O blogue tem sido muito pouco atualizado. O trabalho de investigação e outros motivos obrigam a uma concentração de esforços num só sentido. Obrigado pela preferência manifestada desde 2003.

29.12.10

A CINEMATECA EM JANEIRO

"Não foi só por provocação, nem por vontade de lançar a confusão, que neste mês em que (nos) resolvemos perguntar “o que é programar uma cinemateca hoje?” acabámos por chegar a um programa que voluntariamente elide todas ou quase todas as regras que costumam orientar a estrutura da programação desta Cinemateca e, por certo, da maioria das outras cinematecas do mundo inteiro. Em vez dos habituais Ciclos e rubricas organizados em torno de um eixo definido – autoral, temático, geográfico, etc. – apenas um grande Ciclo que se funde com a pergunta do título, um Ciclo “em interrogação” que põe em destaque – em causa? – o próprio acto de programar, e de programar uma cinemateca. Muitas perguntas se albergam neste Ciclo, e também, embora isso não seja necessariamente o mais importante – como se diz noutro ponto deste programa, o Ciclo “é uma forma de perguntar” – algumas respostas e algumas afirmações. Ao suspender os critérios habituais, a equipa de programação da Cinemateca – que tem nomes, para além do do seu responsável, Luís Miguel Oliveira: chamam-se Antonio Rodrigues, Joana Ascensão, João Pedro Bénard, Maria João Madeira e Rita Azevedo Gomes – ficou face a face com o desafio de enfrentar um “puro” exercício de programação. Nenhuma regra pré-estabelecida, a não ser as definidas pelas escolhas de cada elemento, de modo a chegar a um programa que, exprimindo várias visões do que pode ser uma programação de cinemateca, as articula de modo a chegar ao desenho de uma só grande ideia de programação de cinemateca" (newsletter da Cinemateca a anunciar a programação de Janeiro de 2011).

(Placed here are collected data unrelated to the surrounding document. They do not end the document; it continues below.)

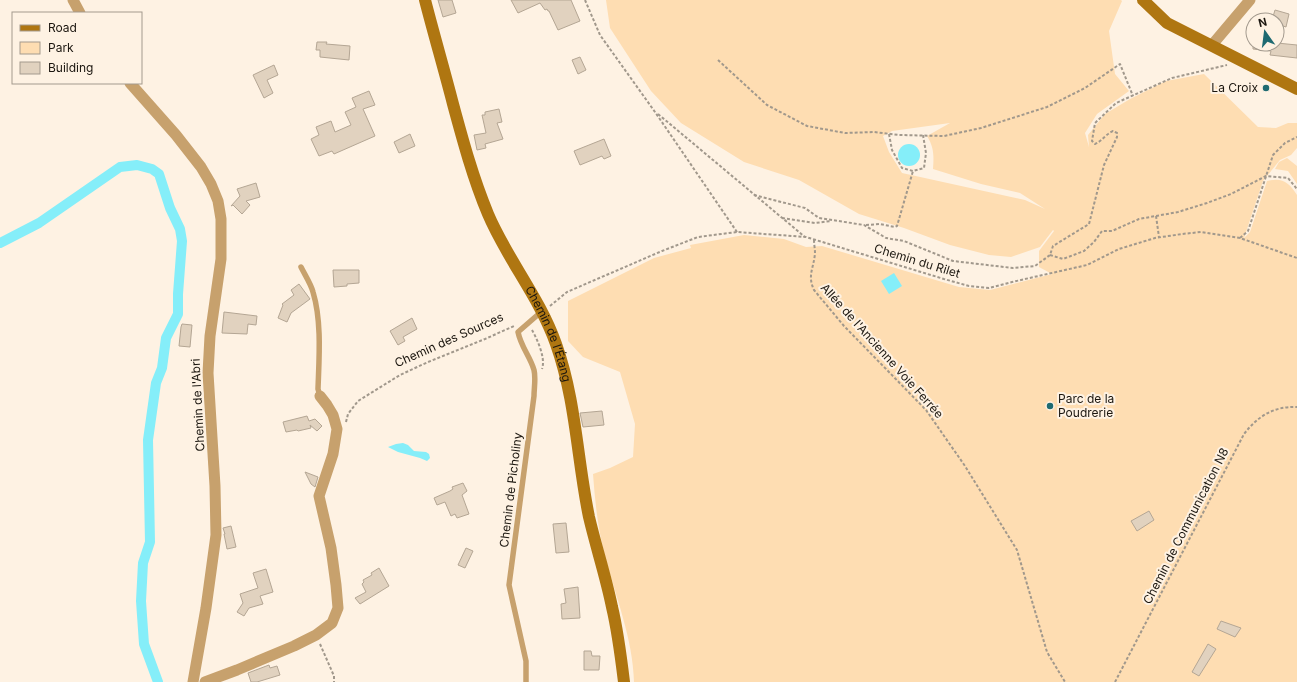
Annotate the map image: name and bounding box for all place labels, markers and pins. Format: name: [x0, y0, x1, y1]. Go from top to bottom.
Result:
place label: La Croix: [1211, 80, 1258, 95]
marker: La Croix: [1261, 83, 1271, 93]
place label: Parc de la Poudrerie: [1058, 391, 1114, 420]
marker: Parc de la Poudrerie: [1045, 401, 1055, 411]

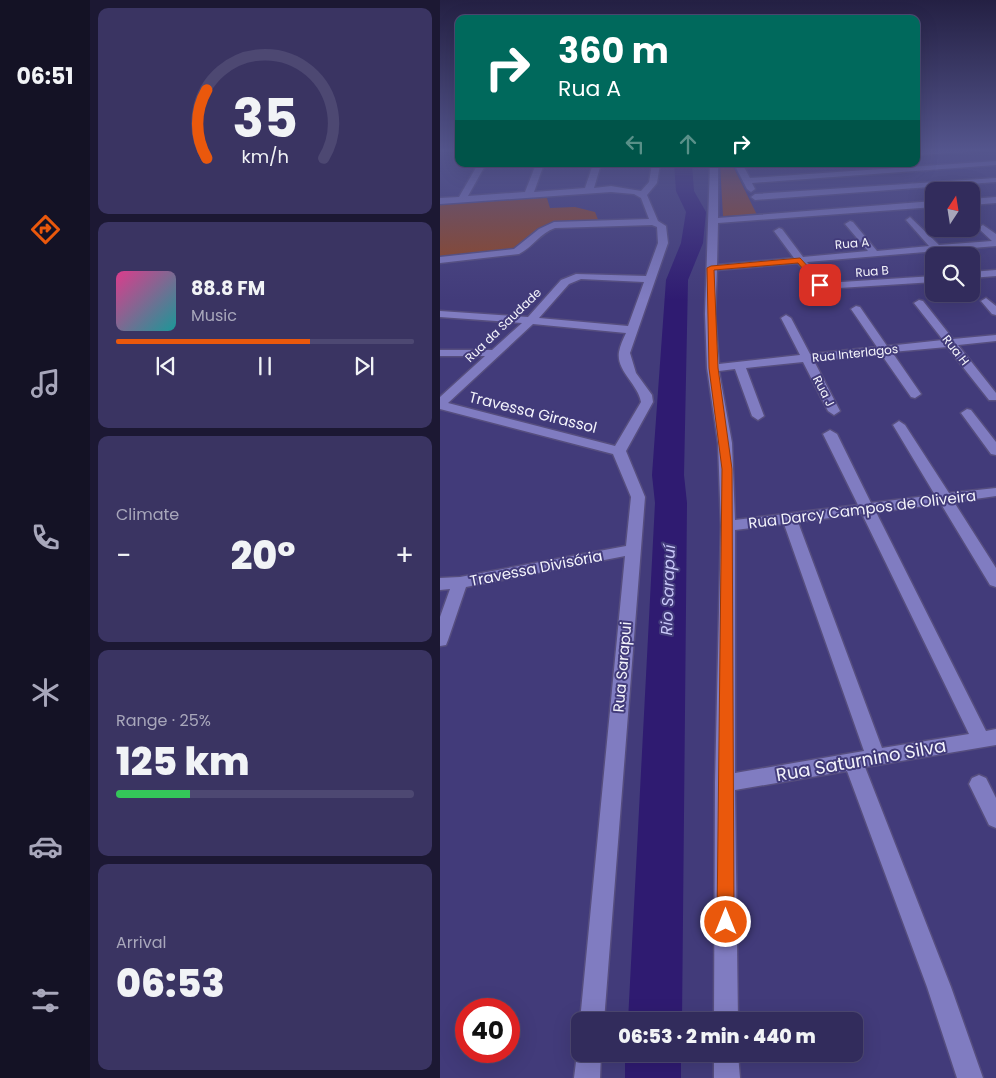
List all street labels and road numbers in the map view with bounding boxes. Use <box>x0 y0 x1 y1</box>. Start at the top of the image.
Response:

Nesse mês, podem ver-se entre outros, filmes como Irmãos Lumière - montagem Cannes, de Louis e Auguste Lumière e Henri Langlois, Metropolis, de Fritz Lang, O Testamento do Dr. Mabuse, de Fritz Lang, O Nascimento de uma Nação, de David W. Griffith, Bom Dia Tristeza, de Otto Preminger, O Desprezo, de Jean-Luc Godard, e A Paixão de Joana d’Arc, de Carl Th. Dreyer. Quase que vale a pena acampar à porta da Cinemateca!